§ Exercise directions
Please reproduce every line of the listing below, word for word and in the same order.

- - -

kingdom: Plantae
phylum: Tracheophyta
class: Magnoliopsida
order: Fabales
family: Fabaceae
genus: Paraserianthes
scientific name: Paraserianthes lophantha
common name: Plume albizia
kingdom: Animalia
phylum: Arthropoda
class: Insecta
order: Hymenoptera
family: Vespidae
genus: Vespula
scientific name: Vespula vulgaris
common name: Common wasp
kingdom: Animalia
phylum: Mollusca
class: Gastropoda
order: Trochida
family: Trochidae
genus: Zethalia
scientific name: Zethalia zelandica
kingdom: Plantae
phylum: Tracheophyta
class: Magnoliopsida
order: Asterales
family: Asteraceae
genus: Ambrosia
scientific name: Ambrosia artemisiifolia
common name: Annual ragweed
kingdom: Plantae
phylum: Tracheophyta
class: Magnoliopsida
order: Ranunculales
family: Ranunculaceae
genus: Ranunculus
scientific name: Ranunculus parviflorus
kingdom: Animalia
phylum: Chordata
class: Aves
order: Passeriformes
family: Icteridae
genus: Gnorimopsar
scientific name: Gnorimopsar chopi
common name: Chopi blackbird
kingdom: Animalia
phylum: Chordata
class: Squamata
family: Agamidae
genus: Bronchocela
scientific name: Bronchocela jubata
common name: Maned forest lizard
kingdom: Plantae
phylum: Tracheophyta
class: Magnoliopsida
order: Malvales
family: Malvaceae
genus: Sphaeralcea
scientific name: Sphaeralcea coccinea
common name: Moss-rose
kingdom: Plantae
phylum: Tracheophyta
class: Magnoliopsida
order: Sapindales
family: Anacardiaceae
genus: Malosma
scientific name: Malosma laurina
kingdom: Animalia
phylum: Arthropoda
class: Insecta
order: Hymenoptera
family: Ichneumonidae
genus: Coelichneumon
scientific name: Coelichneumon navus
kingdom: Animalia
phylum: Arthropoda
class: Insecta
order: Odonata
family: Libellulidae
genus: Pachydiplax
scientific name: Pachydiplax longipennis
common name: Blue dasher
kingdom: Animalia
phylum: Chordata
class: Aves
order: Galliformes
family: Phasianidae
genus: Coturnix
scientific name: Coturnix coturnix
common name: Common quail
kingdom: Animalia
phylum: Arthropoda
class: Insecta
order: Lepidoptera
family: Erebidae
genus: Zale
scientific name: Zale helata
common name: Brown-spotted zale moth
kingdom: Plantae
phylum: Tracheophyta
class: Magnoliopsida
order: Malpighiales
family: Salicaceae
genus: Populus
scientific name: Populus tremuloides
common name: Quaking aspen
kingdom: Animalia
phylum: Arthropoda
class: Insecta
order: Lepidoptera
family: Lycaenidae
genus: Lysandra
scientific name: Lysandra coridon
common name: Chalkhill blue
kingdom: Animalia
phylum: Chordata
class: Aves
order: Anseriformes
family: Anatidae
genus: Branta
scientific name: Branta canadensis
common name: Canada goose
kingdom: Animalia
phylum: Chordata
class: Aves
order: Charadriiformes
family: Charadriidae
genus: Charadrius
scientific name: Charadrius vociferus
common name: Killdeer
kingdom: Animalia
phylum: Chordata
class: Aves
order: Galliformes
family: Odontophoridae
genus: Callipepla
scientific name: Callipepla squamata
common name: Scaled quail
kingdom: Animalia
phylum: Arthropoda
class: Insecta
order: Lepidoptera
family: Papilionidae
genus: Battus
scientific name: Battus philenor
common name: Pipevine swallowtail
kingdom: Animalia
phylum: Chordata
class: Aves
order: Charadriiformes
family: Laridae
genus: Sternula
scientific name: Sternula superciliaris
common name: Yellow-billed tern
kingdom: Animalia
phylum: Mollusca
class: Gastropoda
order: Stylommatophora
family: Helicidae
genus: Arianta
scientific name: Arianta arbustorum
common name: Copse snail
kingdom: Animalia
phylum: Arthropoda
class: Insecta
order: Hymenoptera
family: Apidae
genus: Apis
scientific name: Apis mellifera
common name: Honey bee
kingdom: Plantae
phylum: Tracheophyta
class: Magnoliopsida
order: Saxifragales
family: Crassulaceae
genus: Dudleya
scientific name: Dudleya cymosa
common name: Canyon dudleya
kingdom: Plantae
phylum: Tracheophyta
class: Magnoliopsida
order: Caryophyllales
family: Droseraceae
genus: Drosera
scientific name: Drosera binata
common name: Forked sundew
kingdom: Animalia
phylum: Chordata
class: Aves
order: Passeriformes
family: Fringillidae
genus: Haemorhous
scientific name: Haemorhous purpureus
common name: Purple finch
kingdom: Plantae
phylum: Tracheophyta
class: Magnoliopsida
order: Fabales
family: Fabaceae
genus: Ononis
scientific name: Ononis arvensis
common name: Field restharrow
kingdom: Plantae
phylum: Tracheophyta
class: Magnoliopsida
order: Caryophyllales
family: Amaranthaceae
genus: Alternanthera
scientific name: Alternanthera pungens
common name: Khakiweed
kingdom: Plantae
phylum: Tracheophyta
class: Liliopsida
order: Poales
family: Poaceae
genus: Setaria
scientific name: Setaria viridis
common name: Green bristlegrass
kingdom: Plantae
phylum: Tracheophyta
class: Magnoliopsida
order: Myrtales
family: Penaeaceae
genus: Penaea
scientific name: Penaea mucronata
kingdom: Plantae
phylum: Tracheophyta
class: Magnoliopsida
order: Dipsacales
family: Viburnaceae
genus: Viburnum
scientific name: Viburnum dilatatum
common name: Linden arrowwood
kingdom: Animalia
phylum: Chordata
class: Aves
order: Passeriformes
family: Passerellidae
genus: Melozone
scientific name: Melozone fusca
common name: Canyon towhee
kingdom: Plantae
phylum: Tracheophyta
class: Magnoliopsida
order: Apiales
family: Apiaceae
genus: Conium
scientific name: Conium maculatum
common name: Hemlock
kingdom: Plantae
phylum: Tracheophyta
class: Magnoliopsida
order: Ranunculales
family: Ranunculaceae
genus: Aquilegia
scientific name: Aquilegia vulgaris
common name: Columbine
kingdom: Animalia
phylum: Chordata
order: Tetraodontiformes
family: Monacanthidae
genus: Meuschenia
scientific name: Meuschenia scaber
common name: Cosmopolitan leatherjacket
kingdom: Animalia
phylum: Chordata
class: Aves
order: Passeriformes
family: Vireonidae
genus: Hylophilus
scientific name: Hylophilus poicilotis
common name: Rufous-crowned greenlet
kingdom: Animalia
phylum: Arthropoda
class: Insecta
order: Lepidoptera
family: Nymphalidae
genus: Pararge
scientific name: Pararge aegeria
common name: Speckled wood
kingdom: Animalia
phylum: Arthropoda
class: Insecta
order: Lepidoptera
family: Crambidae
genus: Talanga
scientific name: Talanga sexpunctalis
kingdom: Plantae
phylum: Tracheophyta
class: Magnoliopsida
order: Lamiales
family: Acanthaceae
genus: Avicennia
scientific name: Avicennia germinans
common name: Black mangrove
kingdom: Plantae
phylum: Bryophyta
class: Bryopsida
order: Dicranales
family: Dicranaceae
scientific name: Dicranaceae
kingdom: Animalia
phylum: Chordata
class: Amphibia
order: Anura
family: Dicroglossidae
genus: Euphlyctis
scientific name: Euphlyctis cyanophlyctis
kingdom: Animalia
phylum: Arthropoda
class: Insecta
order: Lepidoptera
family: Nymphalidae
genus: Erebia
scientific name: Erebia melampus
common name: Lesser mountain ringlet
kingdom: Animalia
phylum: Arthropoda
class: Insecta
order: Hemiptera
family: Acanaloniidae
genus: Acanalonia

- - -

§ Task output
kingdom: Plantae
phylum: Tracheophyta
class: Magnoliopsida
order: Fabales
family: Fabaceae
genus: Paraserianthes
scientific name: Paraserianthes lophantha
common name: Plume albizia
kingdom: Animalia
phylum: Arthropoda
class: Insecta
order: Hymenoptera
family: Vespidae
genus: Vespula
scientific name: Vespula vulgaris
common name: Common wasp
kingdom: Animalia
phylum: Mollusca
class: Gastropoda
order: Trochida
family: Trochidae
genus: Zethalia
scientific name: Zethalia zelandica
kingdom: Plantae
phylum: Tracheophyta
class: Magnoliopsida
order: Asterales
family: Asteraceae
genus: Ambrosia
scientific name: Ambrosia artemisiifolia
common name: Annual ragweed
kingdom: Plantae
phylum: Tracheophyta
class: Magnoliopsida
order: Ranunculales
family: Ranunculaceae
genus: Ranunculus
scientific name: Ranunculus parviflorus
kingdom: Animalia
phylum: Chordata
class: Aves
order: Passeriformes
family: Icteridae
genus: Gnorimopsar
scientific name: Gnorimopsar chopi
common name: Chopi blackbird
kingdom: Animalia
phylum: Chordata
class: Squamata
family: Agamidae
genus: Bronchocela
scientific name: Bronchocela jubata
common name: Maned forest lizard
kingdom: Plantae
phylum: Tracheophyta
class: Magnoliopsida
order: Malvales
family: Malvaceae
genus: Sphaeralcea
scientific name: Sphaeralcea coccinea
common name: Moss-rose
kingdom: Plantae
phylum: Tracheophyta
class: Magnoliopsida
order: Sapindales
family: Anacardiaceae
genus: Malosma
scientific name: Malosma laurina
kingdom: Animalia
phylum: Arthropoda
class: Insecta
order: Hymenoptera
family: Ichneumonidae
genus: Coelichneumon
scientific name: Coelichneumon navus
kingdom: Animalia
phylum: Arthropoda
class: Insecta
order: Odonata
family: Libellulidae
genus: Pachydiplax
scientific name: Pachydiplax longipennis
common name: Blue dasher
kingdom: Animalia
phylum: Chordata
class: Aves
order: Galliformes
family: Phasianidae
genus: Coturnix
scientific name: Coturnix coturnix
common name: Common quail
kingdom: Animalia
phylum: Arthropoda
class: Insecta
order: Lepidoptera
family: Erebidae
genus: Zale
scientific name: Zale helata
common name: Brown-spotted zale moth
kingdom: Plantae
phylum: Tracheophyta
class: Magnoliopsida
order: Malpighiales
family: Salicaceae
genus: Populus
scientific name: Populus tremuloides
common name: Quaking aspen
kingdom: Animalia
phylum: Arthropoda
class: Insecta
order: Lepidoptera
family: Lycaenidae
genus: Lysandra
scientific name: Lysandra coridon
common name: Chalkhill blue
kingdom: Animalia
phylum: Chordata
class: Aves
order: Anseriformes
family: Anatidae
genus: Branta
scientific name: Branta canadensis
common name: Canada goose
kingdom: Animalia
phylum: Chordata
class: Aves
order: Charadriiformes
family: Charadriidae
genus: Charadrius
scientific name: Charadrius vociferus
common name: Killdeer
kingdom: Animalia
phylum: Chordata
class: Aves
order: Galliformes
family: Odontophoridae
genus: Callipepla
scientific name: Callipepla squamata
common name: Scaled quail
kingdom: Animalia
phylum: Arthropoda
class: Insecta
order: Lepidoptera
family: Papilionidae
genus: Battus
scientific name: Battus philenor
common name: Pipevine swallowtail
kingdom: Animalia
phylum: Chordata
class: Aves
order: Charadriiformes
family: Laridae
genus: Sternula
scientific name: Sternula superciliaris
common name: Yellow-billed tern
kingdom: Animalia
phylum: Mollusca
class: Gastropoda
order: Stylommatophora
family: Helicidae
genus: Arianta
scientific name: Arianta arbustorum
common name: Copse snail
kingdom: Animalia
phylum: Arthropoda
class: Insecta
order: Hymenoptera
family: Apidae
genus: Apis
scientific name: Apis mellifera
common name: Honey bee
kingdom: Plantae
phylum: Tracheophyta
class: Magnoliopsida
order: Saxifragales
family: Crassulaceae
genus: Dudleya
scientific name: Dudleya cymosa
common name: Canyon dudleya
kingdom: Plantae
phylum: Tracheophyta
class: Magnoliopsida
order: Caryophyllales
family: Droseraceae
genus: Drosera
scientific name: Drosera binata
common name: Forked sundew
kingdom: Animalia
phylum: Chordata
class: Aves
order: Passeriformes
family: Fringillidae
genus: Haemorhous
scientific name: Haemorhous purpureus
common name: Purple finch
kingdom: Plantae
phylum: Tracheophyta
class: Magnoliopsida
order: Fabales
family: Fabaceae
genus: Ononis
scientific name: Ononis arvensis
common name: Field restharrow
kingdom: Plantae
phylum: Tracheophyta
class: Magnoliopsida
order: Caryophyllales
family: Amaranthaceae
genus: Alternanthera
scientific name: Alternanthera pungens
common name: Khakiweed
kingdom: Plantae
phylum: Tracheophyta
class: Liliopsida
order: Poales
family: Poaceae
genus: Setaria
scientific name: Setaria viridis
common name: Green bristlegrass
kingdom: Plantae
phylum: Tracheophyta
class: Magnoliopsida
order: Myrtales
family: Penaeaceae
genus: Penaea
scientific name: Penaea mucronata
kingdom: Plantae
phylum: Tracheophyta
class: Magnoliopsida
order: Dipsacales
family: Viburnaceae
genus: Viburnum
scientific name: Viburnum dilatatum
common name: Linden arrowwood
kingdom: Animalia
phylum: Chordata
class: Aves
order: Passeriformes
family: Passerellidae
genus: Melozone
scientific name: Melozone fusca
common name: Canyon towhee
kingdom: Plantae
phylum: Tracheophyta
class: Magnoliopsida
order: Apiales
family: Apiaceae
genus: Conium
scientific name: Conium maculatum
common name: Hemlock
kingdom: Plantae
phylum: Tracheophyta
class: Magnoliopsida
order: Ranunculales
family: Ranunculaceae
genus: Aquilegia
scientific name: Aquilegia vulgaris
common name: Columbine
kingdom: Animalia
phylum: Chordata
order: Tetraodontiformes
family: Monacanthidae
genus: Meuschenia
scientific name: Meuschenia scaber
common name: Cosmopolitan leatherjacket
kingdom: Animalia
phylum: Chordata
class: Aves
order: Passeriformes
family: Vireonidae
genus: Hylophilus
scientific name: Hylophilus poicilotis
common name: Rufous-crowned greenlet
kingdom: Animalia
phylum: Arthropoda
class: Insecta
order: Lepidoptera
family: Nymphalidae
genus: Pararge
scientific name: Pararge aegeria
common name: Speckled wood
kingdom: Animalia
phylum: Arthropoda
class: Insecta
order: Lepidoptera
family: Crambidae
genus: Talanga
scientific name: Talanga sexpunctalis
kingdom: Plantae
phylum: Tracheophyta
class: Magnoliopsida
order: Lamiales
family: Acanthaceae
genus: Avicennia
scientific name: Avicennia germinans
common name: Black mangrove
kingdom: Plantae
phylum: Bryophyta
class: Bryopsida
order: Dicranales
family: Dicranaceae
scientific name: Dicranaceae
kingdom: Animalia
phylum: Chordata
class: Amphibia
order: Anura
family: Dicroglossidae
genus: Euphlyctis
scientific name: Euphlyctis cyanophlyctis
kingdom: Animalia
phylum: Arthropoda
class: Insecta
order: Lepidoptera
family: Nymphalidae
genus: Erebia
scientific name: Erebia melampus
common name: Lesser mountain ringlet
kingdom: Animalia
phylum: Arthropoda
class: Insecta
order: Hemiptera
family: Acanaloniidae
genus: Acanalonia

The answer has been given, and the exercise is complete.